Si el conflicto identitario se consolida en Catalunya, acabará estallando también en Valencia, en Mallorca, en Galicia y en el País Vasco. Sin el ejército para hacer de policía como en los viejos tiempos, a la larga serán los españoles los que más saldrán perdiendo. El coste será muy alto. Pero todo el mundo sabe cómo acabó Irlanda y cómo ha acabado la gran Serbia. Como más virulenta sea la presión que los unionistas pongan en la llaga identitaria, más fácil será que el conflicto que quieren traer aquí, les estalle en su casa, como pasó con la corrupción y el republicanismo.

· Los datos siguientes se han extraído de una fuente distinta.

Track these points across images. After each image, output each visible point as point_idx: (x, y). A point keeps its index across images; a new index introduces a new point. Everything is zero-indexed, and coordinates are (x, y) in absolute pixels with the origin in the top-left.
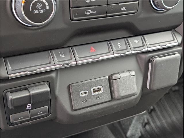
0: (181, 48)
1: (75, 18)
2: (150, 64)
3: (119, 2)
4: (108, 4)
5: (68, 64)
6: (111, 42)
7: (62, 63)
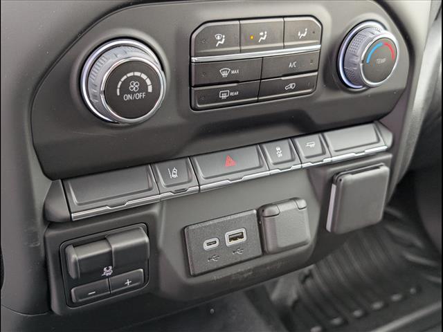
0: (390, 156)
1: (199, 106)
2: (334, 187)
3: (281, 75)
4: (261, 79)
5: (184, 190)
6: (265, 146)
7: (173, 189)
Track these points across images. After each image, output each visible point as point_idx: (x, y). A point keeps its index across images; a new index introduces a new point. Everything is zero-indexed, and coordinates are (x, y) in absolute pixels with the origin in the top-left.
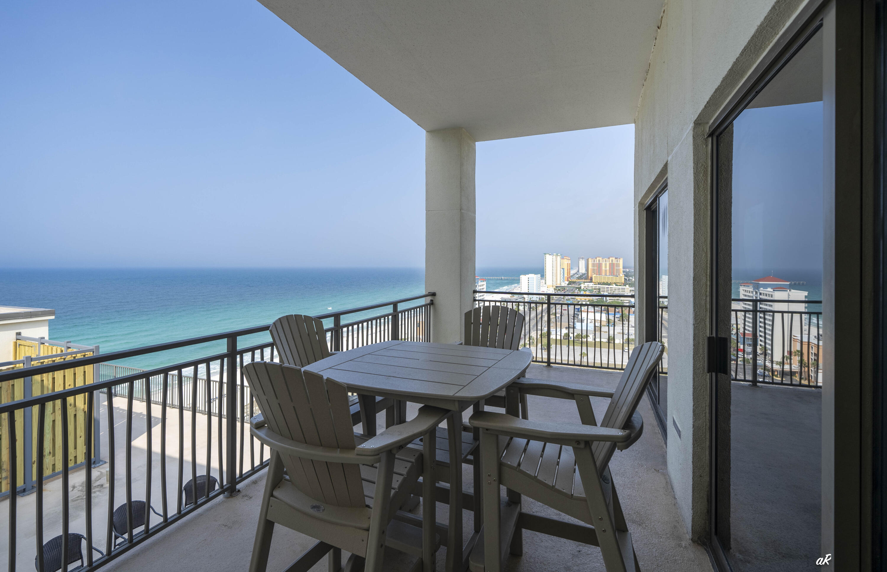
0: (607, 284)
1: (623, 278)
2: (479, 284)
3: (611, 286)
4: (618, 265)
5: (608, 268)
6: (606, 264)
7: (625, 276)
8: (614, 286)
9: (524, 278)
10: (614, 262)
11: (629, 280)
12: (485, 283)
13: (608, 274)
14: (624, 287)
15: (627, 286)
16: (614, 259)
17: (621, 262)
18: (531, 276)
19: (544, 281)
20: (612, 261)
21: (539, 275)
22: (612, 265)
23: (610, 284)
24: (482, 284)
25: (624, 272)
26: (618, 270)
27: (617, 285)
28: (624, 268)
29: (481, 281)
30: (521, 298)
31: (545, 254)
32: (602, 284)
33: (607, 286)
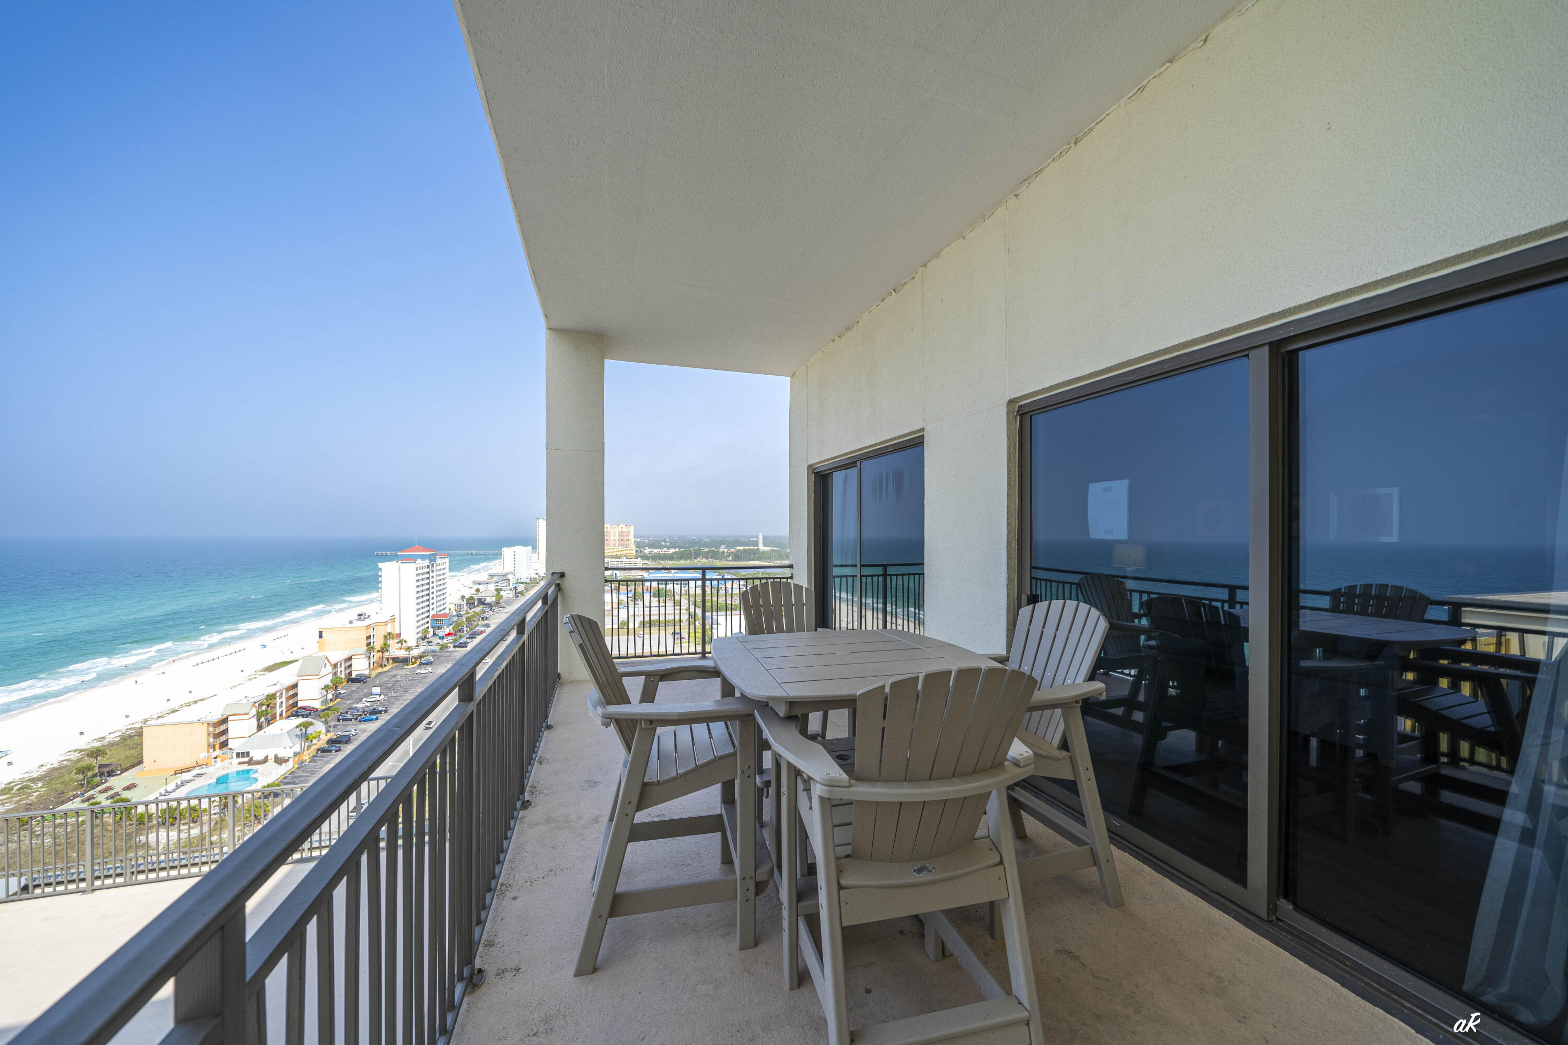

El conflicto nacional entre Catalunya y España se resolverá en términos democráticos o con violencia, pero esta vez no habrá excusas ideológicas para taparlo. Por eso el presidente Torra irrita tanto, más allá de las críticas que se puedan hacer a los artículos que ha escrito o al maquiavelismo de tendero que se esconde detrás de su investidura. Torra sabe que Catalunya es un país ocupado, y la democracia española no estaba pensada para gestionar un presidente que hablara tan claramente de eso.

Con Torra los españoles empezarán a notar que, diferencia de los icebergs, las montañas no se mueven de sitio. Ni siquiera con las bombas que Giménez Losantos nos querría tirar sobre, las puedes borrar del mapa. Si se trata de jugar a ver quién es más nazi, para los independentistas no hay problema.